Open Machine Learning

https://openml.org

BSD 3-Clause "New" or "Revised" License

658 stars 91 forks source link

Proposal to include `numberOfInstances` and `numberOfFeatures` qualities in the dataset description #1101

Open PGijsbers opened 3 years ago

PGijsbers commented 3 years ago

The dataset description.xml contains some of the most useful meta-data of the dataset. I think the number of instances/rows and the number of features should be added here. Those features generally tend to be of the most interest (e.g. making a natural inclusion in openml-python's dataset representation), but requires an additional download which incurs user wait time and strains the server. There's already a precedent for including including features that directly reference the data (e.g. default_target_attribute, ignore_attribute and row_id_attribute), at the same time I realize we want to be careful about slowly creating one monolithic file. The specific use case that lead me to consider this is that the automl benchmark downloads qualities only to obtain the dataset dimensions. What do you think?

joaquinvanschoren commented 3 years ago

If it reduces the number of API calls this would be useful (even if the API call is a tiny bit slower). If we do this it doesn't really matter if we add 2 fields or a few more. E.g. the number of classes may also be useful? What should the return value be? Something like a parent tag 'qualities' and below that name-value pairs as children?

@sahithyaravi1493 could you check what the speed impact is? @janvanrijn any comments on this?

janvanrijn commented 3 years ago

Why don't you use the dataset list function?

You can get there all tasks/datasets attached to a study, and it contains some important qualities (if available)

PGijsbers commented 3 years ago

In the case of the automl benchmark, we actually approach the dataset through its task (we know the task id).
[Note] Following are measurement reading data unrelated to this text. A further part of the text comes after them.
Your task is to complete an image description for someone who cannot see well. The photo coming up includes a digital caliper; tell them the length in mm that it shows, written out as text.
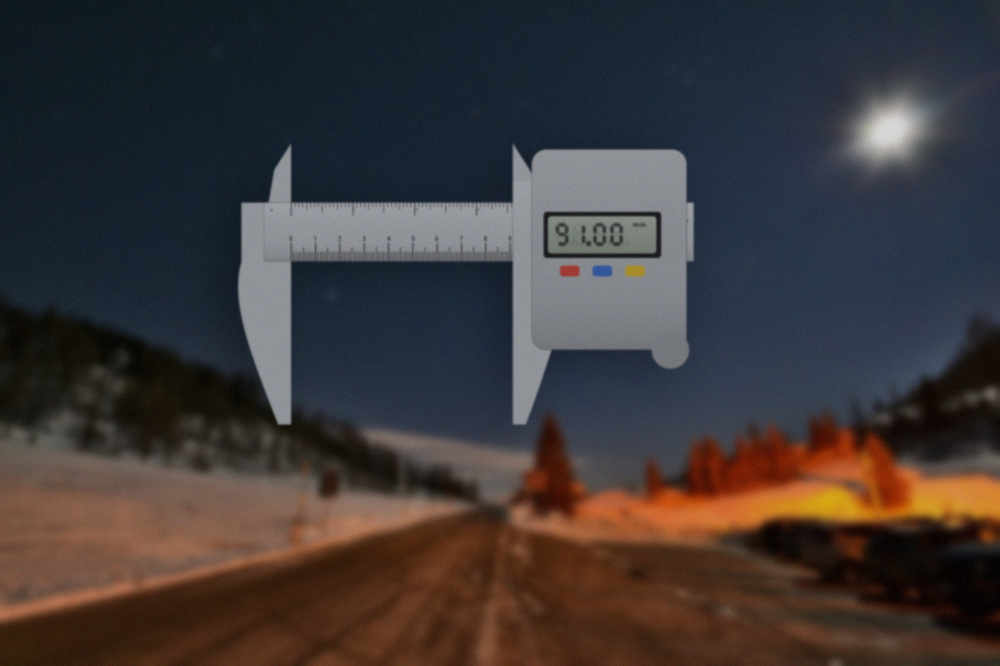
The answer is 91.00 mm
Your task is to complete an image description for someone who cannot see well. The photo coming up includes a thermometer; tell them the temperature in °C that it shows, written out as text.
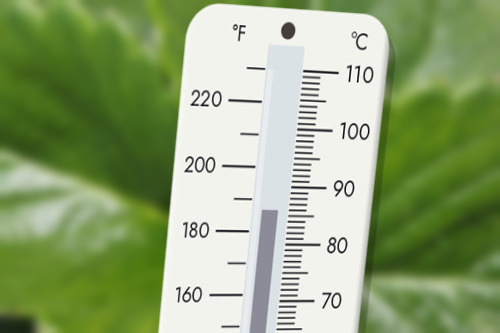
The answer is 86 °C
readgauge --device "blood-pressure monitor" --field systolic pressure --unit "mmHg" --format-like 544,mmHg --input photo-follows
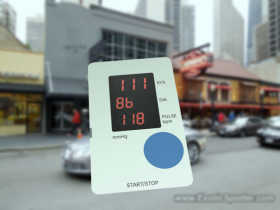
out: 111,mmHg
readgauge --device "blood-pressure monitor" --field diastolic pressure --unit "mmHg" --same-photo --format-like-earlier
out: 86,mmHg
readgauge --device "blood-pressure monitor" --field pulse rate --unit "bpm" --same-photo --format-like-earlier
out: 118,bpm
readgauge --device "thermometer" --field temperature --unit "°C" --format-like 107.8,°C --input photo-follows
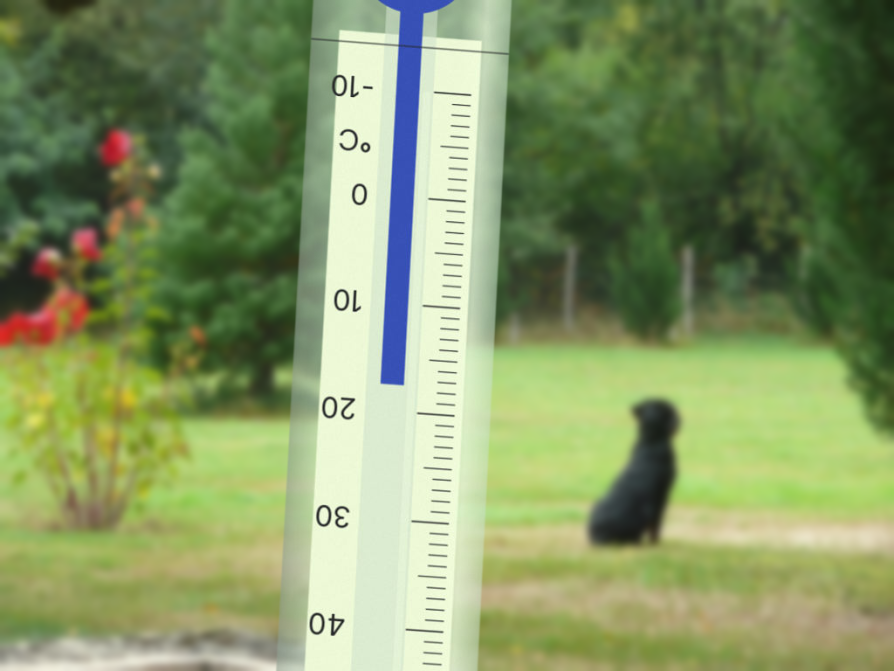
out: 17.5,°C
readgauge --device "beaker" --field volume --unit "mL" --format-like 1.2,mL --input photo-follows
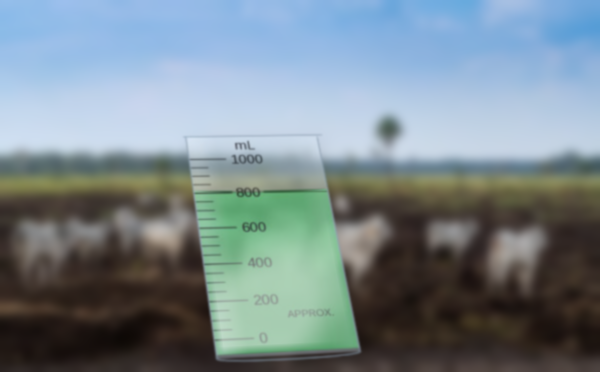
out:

So using the list_datasets or getting the qualities directly both require an extra query. That said, it looks like I had actually misunderstood some code in the benchmark and I think we can work around this limitation now. It does require an update to openml-python as it is still downloading data too eagerly.

Thanks everyone for the insight/discussion. I think it would still be interesting to know the effect it has on query time, but I see no reason to actually go forward with this proposal at this point.